I suppose it could be worse. I could be a Red Sox fan. But I switched allegiance from the Sox to the Yankees more than 50 years ago, as Ted Williams stepped out of his cleats for the last time.

So it’s been the Yanks ever since, through thick and thin.

And thin it is, with the Yankees down three games to love versus the Detroit Tigers, with Mariano Rivera and Derek Jeter out for the season with injuries and with the remainder of the Yanks’ long-of-tooth lineup showing their advanced age.

Remember: The finger that just typed this letter “L” is attached to the hand that shook the hand of Mickey Mantle in 1956, when the immortal Mick took five minutes during a rain delay to chat with yours truly and a schoolmate whose aunt worked for a sponsor of Yankee telecasts. Which is to say: When you’ve been touched by The Mick, you remain a Yankee fan for life.

But I’m beginning to wonder if perhaps I’ve become a fair weather fan. You know, the sort of fan who curses Alex Rodriguez and his ancestors when he fans with the bases loaded yet another time. Or one who switches channels in frustration when Nick Swisher or the umpire or the weatherman do something unacceptable.

There’s no doubt about it: We have been spoiled by the Yankees. When a team prevails year after year, decade after decade, you begin to take success for granted. And when that success is in jeopardy, as it is now, one tends to take it personally.

Which is why I wish to invoke, herewith, The Pete Sampras Precedent. Longtime faithful readers of this column may recall The Precedent, wherein I called for the tennis great’s retirement after he suffered a first-round loss to a relatively unknown player in a tournament here on Long Island in the weeks leading up to the 2002 U.S. Open. Two weeks later, he won the Open for the fifth time, in direct contradiction to the friendly counsel I had offered.

So, without further ado, I call on Derek Jeter, Mariano Rivera, Andy Pettitte, Alex Rodriguez, manager Joe Girardi and general manager Brian Cashman to hang up their spikes, just as Ted Williams did.

If this time-tested ploy works, the Yankees will come roaring back and the American League Championship Series will go to seven games.

And if it doesn’t work, there’s always next year.

Believe it or not, dear reader, I used to be a registered Republican. (Go ahead, take your time picking yourself up off the carpet.)
It was when I worked as press secretary to U.S. Senator Richard S. Schweiker (R-PA) back in the ’70s, in an age when there was such a thing as a moderate Republican. (Schweiker’s pro-labor, pro-environment and anti-war positions were counterbalanced by his pro-school prayer, anti-gun control and anti-abortion positions.)
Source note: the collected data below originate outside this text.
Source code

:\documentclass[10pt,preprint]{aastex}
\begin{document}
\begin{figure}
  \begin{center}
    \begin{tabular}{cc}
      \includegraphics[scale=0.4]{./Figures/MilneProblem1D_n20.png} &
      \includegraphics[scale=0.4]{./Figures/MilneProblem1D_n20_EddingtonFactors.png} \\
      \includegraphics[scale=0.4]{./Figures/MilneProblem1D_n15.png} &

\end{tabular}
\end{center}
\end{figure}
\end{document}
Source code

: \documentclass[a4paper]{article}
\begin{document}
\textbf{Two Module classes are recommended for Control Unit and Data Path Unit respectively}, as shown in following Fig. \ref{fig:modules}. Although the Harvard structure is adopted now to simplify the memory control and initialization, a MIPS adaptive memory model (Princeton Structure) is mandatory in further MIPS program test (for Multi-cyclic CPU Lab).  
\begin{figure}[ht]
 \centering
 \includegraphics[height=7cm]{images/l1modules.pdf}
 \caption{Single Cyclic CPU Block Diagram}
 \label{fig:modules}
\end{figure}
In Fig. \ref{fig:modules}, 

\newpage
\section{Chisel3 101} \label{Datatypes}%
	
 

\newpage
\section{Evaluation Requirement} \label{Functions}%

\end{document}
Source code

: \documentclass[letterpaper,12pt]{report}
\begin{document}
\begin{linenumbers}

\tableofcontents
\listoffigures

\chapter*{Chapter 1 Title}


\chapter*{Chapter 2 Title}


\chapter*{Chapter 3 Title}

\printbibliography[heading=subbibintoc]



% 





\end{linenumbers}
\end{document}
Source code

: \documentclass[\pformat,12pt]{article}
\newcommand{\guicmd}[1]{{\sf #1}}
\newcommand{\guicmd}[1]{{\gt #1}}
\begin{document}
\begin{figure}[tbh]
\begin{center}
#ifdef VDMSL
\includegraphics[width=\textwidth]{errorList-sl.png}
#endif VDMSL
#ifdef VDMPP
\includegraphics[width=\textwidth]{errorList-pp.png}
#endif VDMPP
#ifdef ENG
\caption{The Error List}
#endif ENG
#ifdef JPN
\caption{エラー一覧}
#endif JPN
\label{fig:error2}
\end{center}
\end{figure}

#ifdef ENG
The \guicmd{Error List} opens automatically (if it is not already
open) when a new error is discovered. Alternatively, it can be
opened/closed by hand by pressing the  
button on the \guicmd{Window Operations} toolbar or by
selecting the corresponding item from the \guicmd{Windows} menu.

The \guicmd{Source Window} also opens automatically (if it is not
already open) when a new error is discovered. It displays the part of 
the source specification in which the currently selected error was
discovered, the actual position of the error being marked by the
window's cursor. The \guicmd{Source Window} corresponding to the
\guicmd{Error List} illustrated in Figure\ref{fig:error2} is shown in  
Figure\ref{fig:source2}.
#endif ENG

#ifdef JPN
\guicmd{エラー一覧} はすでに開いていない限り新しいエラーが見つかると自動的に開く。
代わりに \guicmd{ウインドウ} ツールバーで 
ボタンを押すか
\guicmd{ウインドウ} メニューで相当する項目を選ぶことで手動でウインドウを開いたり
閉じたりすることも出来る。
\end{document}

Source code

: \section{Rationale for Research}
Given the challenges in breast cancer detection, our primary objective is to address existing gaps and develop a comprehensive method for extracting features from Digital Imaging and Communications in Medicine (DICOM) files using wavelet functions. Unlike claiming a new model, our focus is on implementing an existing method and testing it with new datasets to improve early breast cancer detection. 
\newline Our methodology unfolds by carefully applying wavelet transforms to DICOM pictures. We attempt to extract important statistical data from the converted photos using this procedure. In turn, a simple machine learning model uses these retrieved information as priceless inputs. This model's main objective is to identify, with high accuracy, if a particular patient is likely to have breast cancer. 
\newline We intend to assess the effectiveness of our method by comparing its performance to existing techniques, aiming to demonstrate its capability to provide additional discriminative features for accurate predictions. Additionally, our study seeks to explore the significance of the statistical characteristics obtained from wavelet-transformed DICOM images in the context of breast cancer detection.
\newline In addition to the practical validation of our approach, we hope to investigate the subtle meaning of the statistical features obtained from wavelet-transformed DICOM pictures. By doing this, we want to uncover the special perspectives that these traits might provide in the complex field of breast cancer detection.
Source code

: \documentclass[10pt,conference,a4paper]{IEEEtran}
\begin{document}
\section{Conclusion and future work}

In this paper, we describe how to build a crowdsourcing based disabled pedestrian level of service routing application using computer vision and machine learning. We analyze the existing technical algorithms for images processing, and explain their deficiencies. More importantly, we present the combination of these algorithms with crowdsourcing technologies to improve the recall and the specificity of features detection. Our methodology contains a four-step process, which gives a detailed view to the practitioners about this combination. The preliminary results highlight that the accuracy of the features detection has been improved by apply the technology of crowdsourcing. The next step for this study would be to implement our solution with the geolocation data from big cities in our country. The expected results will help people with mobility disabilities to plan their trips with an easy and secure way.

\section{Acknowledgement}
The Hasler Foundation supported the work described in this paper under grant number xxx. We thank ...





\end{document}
After he retired from the Senate, Schweiker was succeeded by another moderate Republican, Arlen Specter, who died this week at the age of 82, marking the passage of truly endangered species.

Regrettably, there doesn’t seem to be any room for moderates in today’s Grand Old Party. It has slowly but surely moved to the right — and some might argue the far right — since the days of such Republican moderates as Schweiker and Specter and Mathias and Javits. And don’t forget that even conservative godfather Ronald Reagan attempted to bridge philosophical differences within the party when he tapped Schweiker to be his vice presidential running mate in 1976.

Today, Republicans in the Senate seem to expend most of their energy attempting to thwart and discredit our Democratic president. And in the process the party of Abraham Lincoln has become something else entirely.